Notizie

Albano Laziale, la Regione convoca una Conferenza di Servizi in discarica

Questo atto segue le numerose segnalazioni dell’Amministrazione comunale alla luce dei persistenti odori nauseabondi provenienti dal sito



Discarica © NottecriminaleLa Regione Lazio ha comunicato che disporrà una seduta di Conferenza di Servizi direttamente presso la discarica di Roncigliano e relativo impianto (protocollo numero 474382  del 14.09.2015).

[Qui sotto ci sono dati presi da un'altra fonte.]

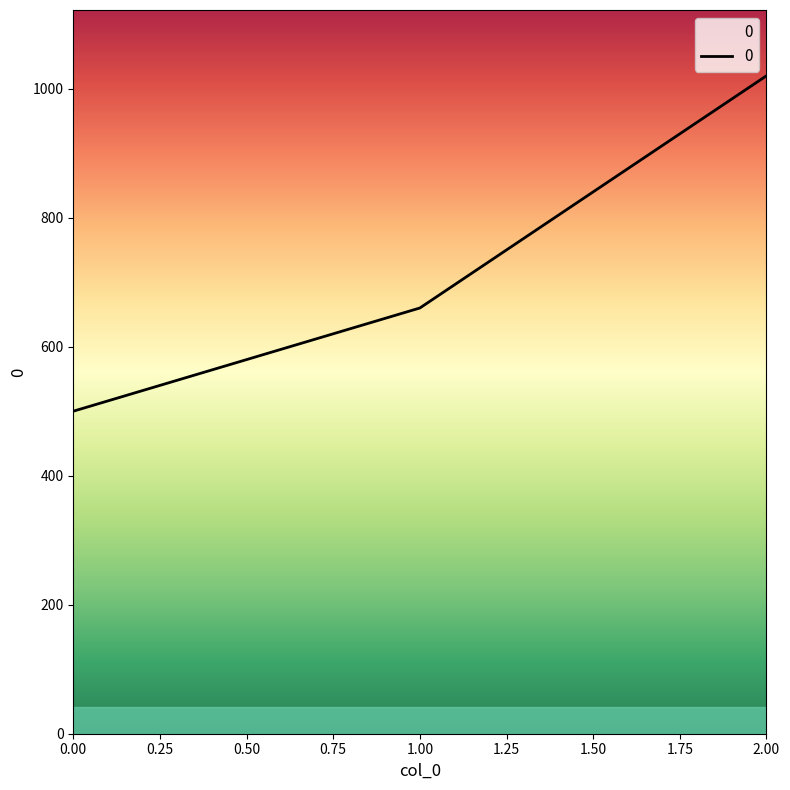

What is the sum of all values?

2180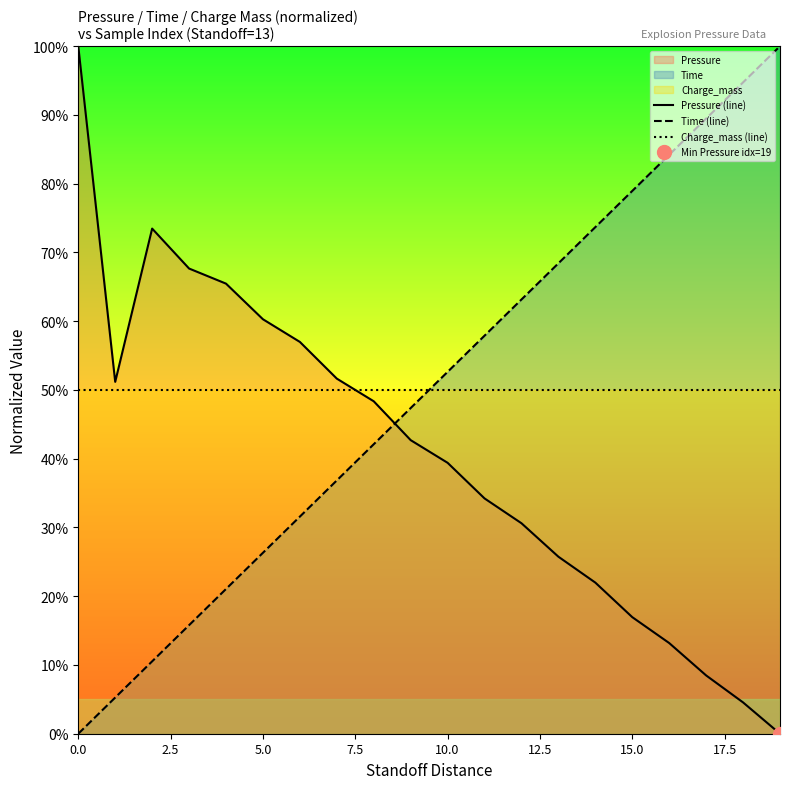

How many intersections are there between Time (line) and Pressure (line)?

1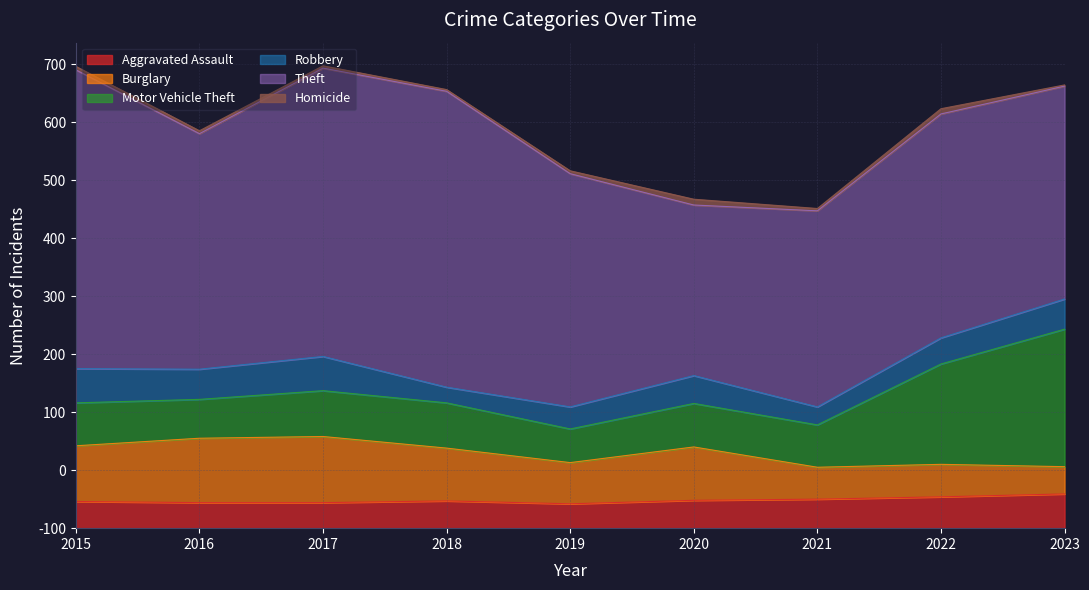

Does the chart display data point markers on the line(s)?

No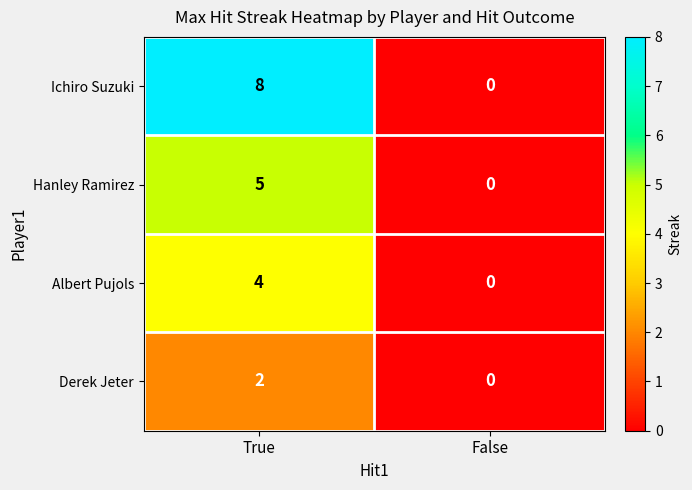

At how many categories does at least one series exceed 4?

1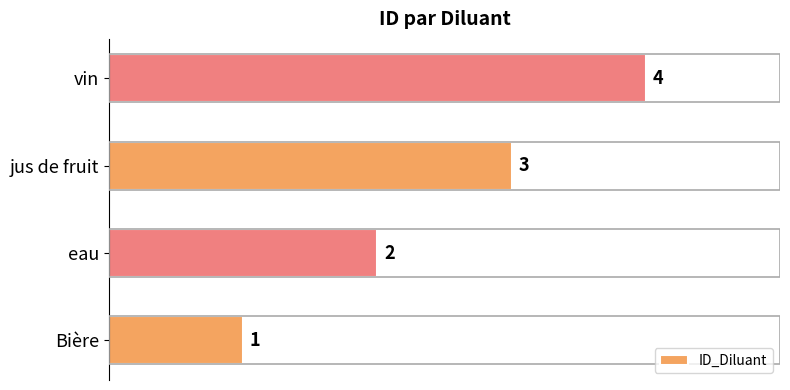

At which category does the chart reach its peak across all series?

vin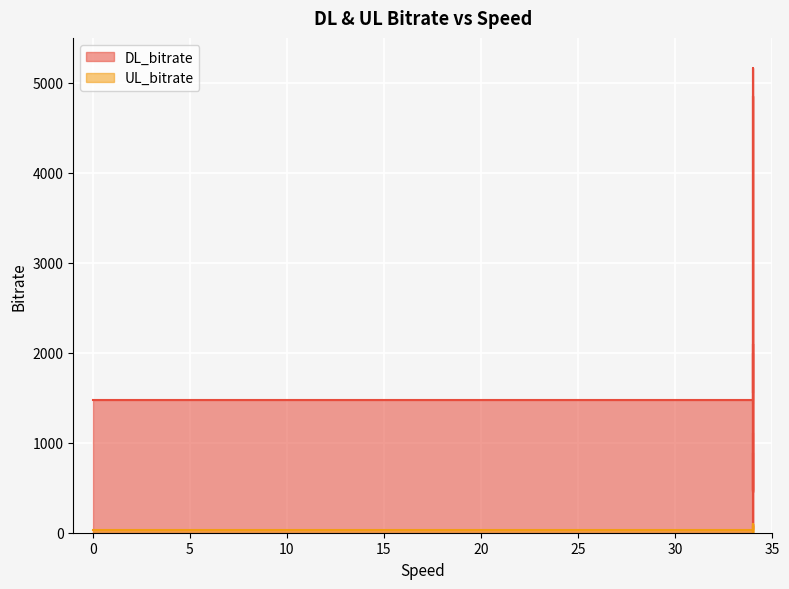

Between 34 and 34, which is larger?

34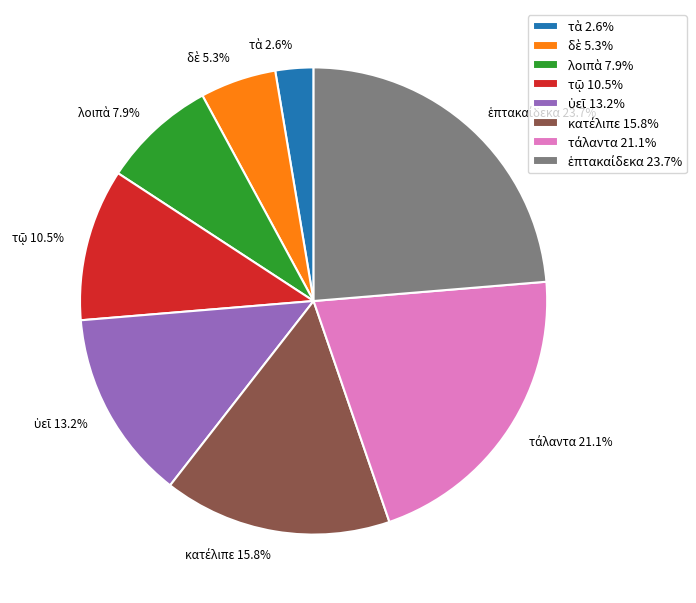

What percentage do ὑεῖ and λοιπὰ together represent?

21.1%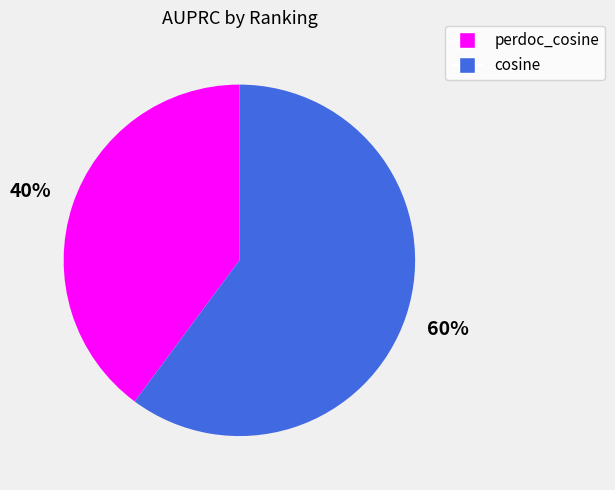

Between cosine and perdoc_cosine, which is larger?

cosine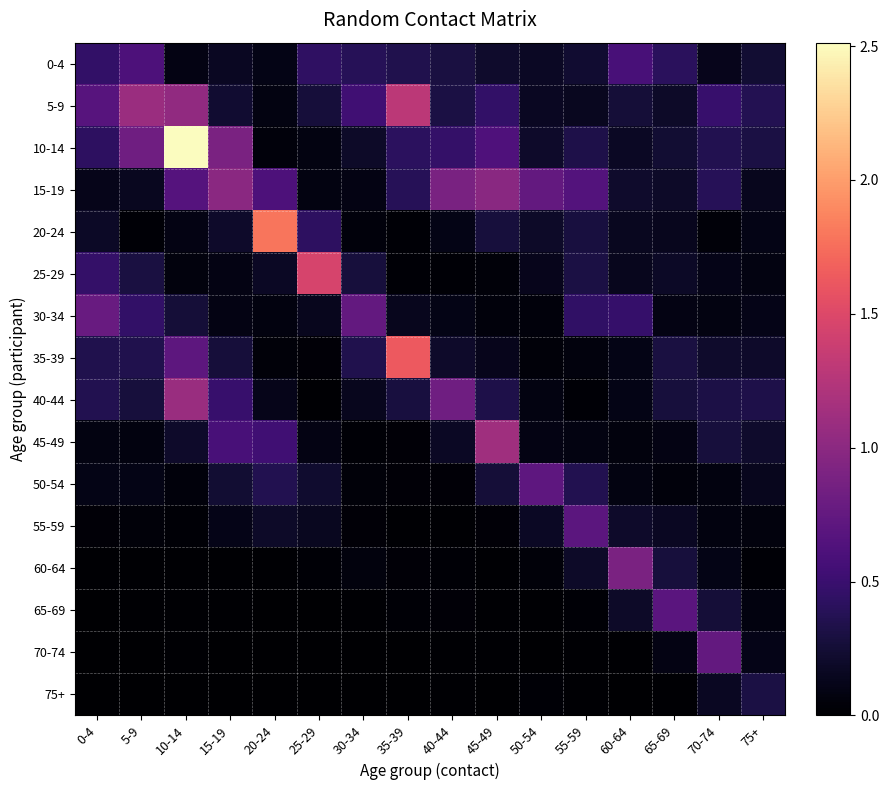

List the series in order of their peak value, highest first.

10-14, 20-24, 35-39, 25-29, 5-9, 45-49, 40-44, 15-19, 60-64, 30-34, 70-74, 50-54, 55-59, 65-69, 0-4, 75+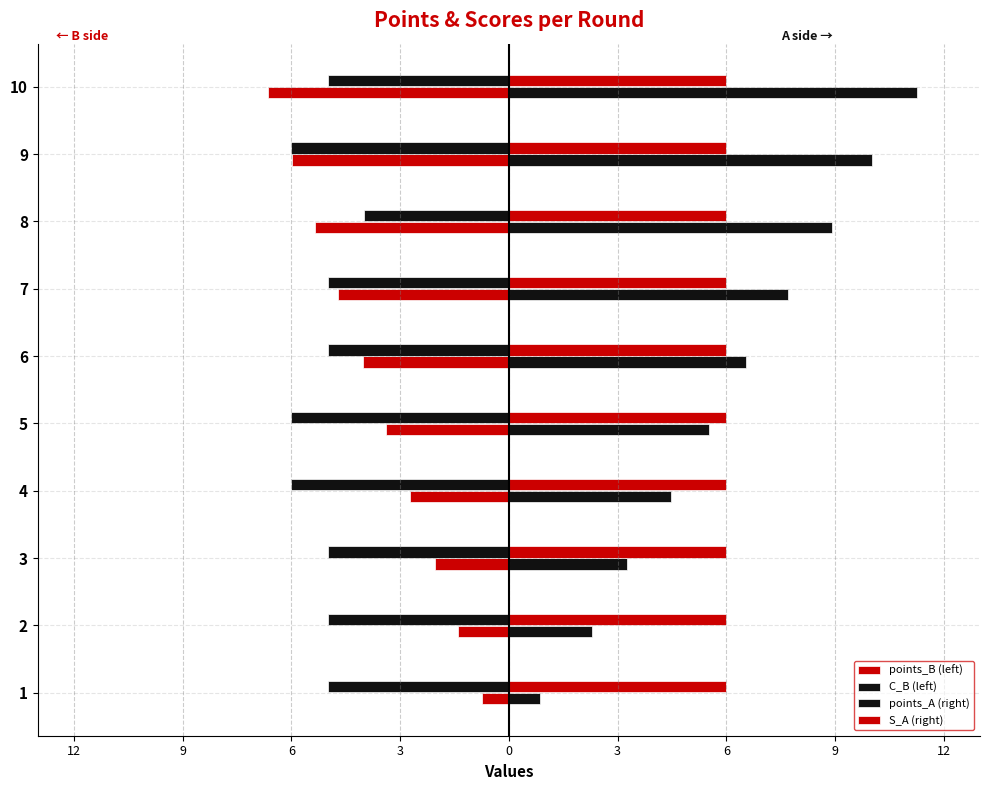

Does the chart contain stacked bars?

No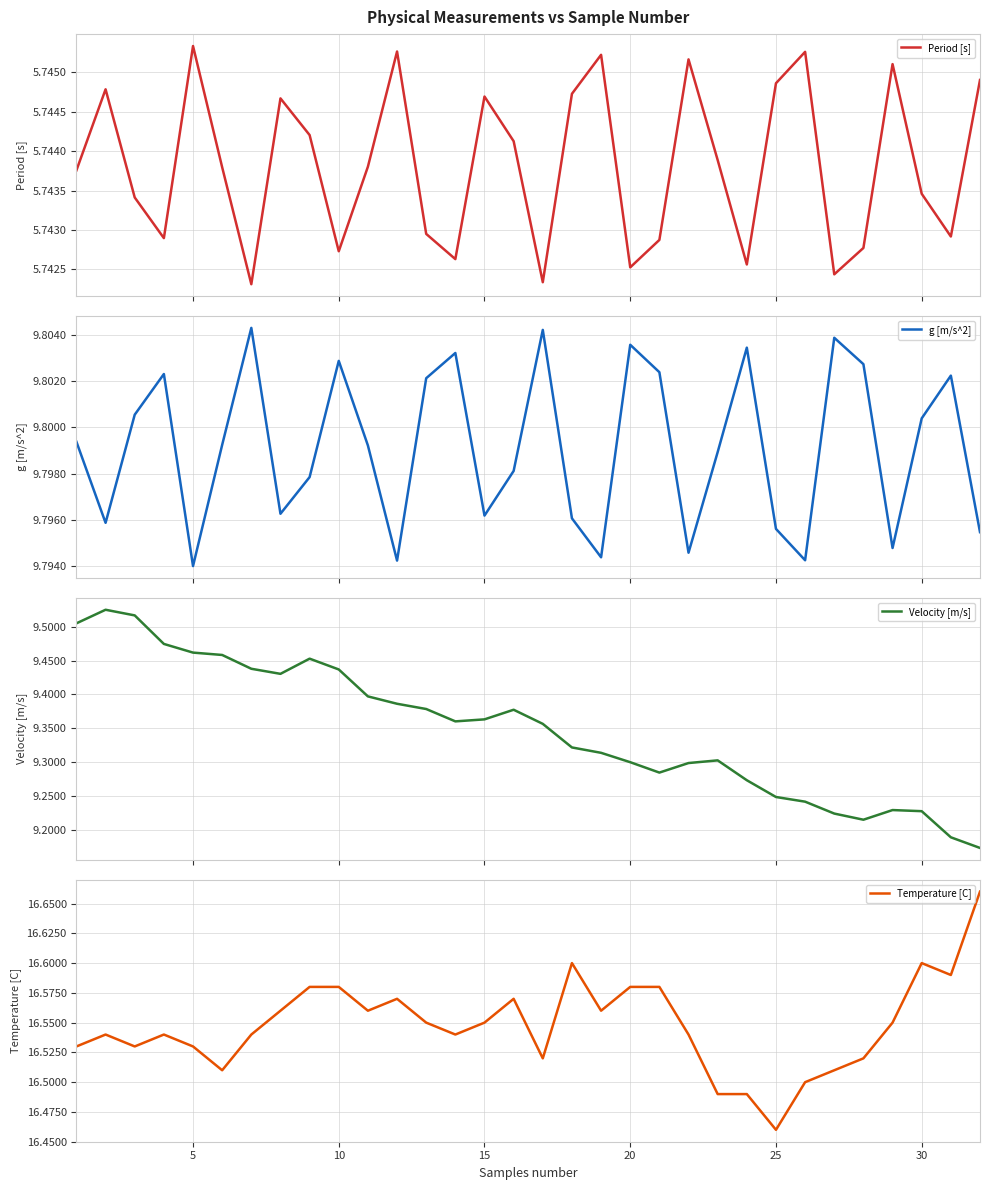

At which label is Temperature [C] closest to 16?

25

Questo atto segue le numerose segnalazioni dell’Amministrazione comunale di Albano Laziale, l’ultima risalente al 04.09.2015 (protocollo numero  38611 del 04.09.2015), alla luce dei persistenti odori nauseabondi provenienti dal sito. In risposta alla nota, inviata  anche alla Città Metropolitana di Roma Capitale, ARPA Lazio e Asl RM H, la Regione Lazio ha ribadito  che è in corso il procedimento di riesame dell’AIA, Autorizzazione Integrata Ambientale,  (protocollo numero 213890 del 20.04.2015.). Il Consigliere Luca Andreassi ha commentato: “Le azioni intraprese in questi anni dalla nostra Amministrazione, volte alla sicurezza dei cittadini attraverso una gestione trasparente dell’impianto, stanno producendo i risultati attesi. La risposta della Regione dimostra, dopo l’apertura del processo di revisione, che c’è una forte volontà ad avere un quadro completo e certo della situazione nel pieno rispetto delle leggi e, soprattutto, della tutela ambientale. Di tutto ciò non possiamo che esserne felici”. Sulla stessa linea il Sindaco Nicola Marini: “L’attenzione che negli ultimi mesi la Regione Lazio sta dimostrando nei confronti della situazione complessiva della discarica di Roncigliano e relativo impianto TMB e le puntuali risposte alle note inviate dalla nostra Amministrazione ci confortano. Il fatto che la Regione abbia convocato una Conferenza di Servizi direttamente presso l’impianto dimostra una volontà e una determinazione nel verificare la situazione del sito che ci rassicurano. Tranquillità accresciuta dalle recenti dichiarazioni del Presidente Zingaretti che ha affermato come l’impianto di incenerimento dei rifiuti di Albano non serva e che dunque la Regione non darà la propria disponibilità. Continueremo comunque a monitorare la situazione della discarica attraverso sopralluoghi dei nostri tecnici e della polizia locale come abbiamo fatto anche negli ultimi giorni”.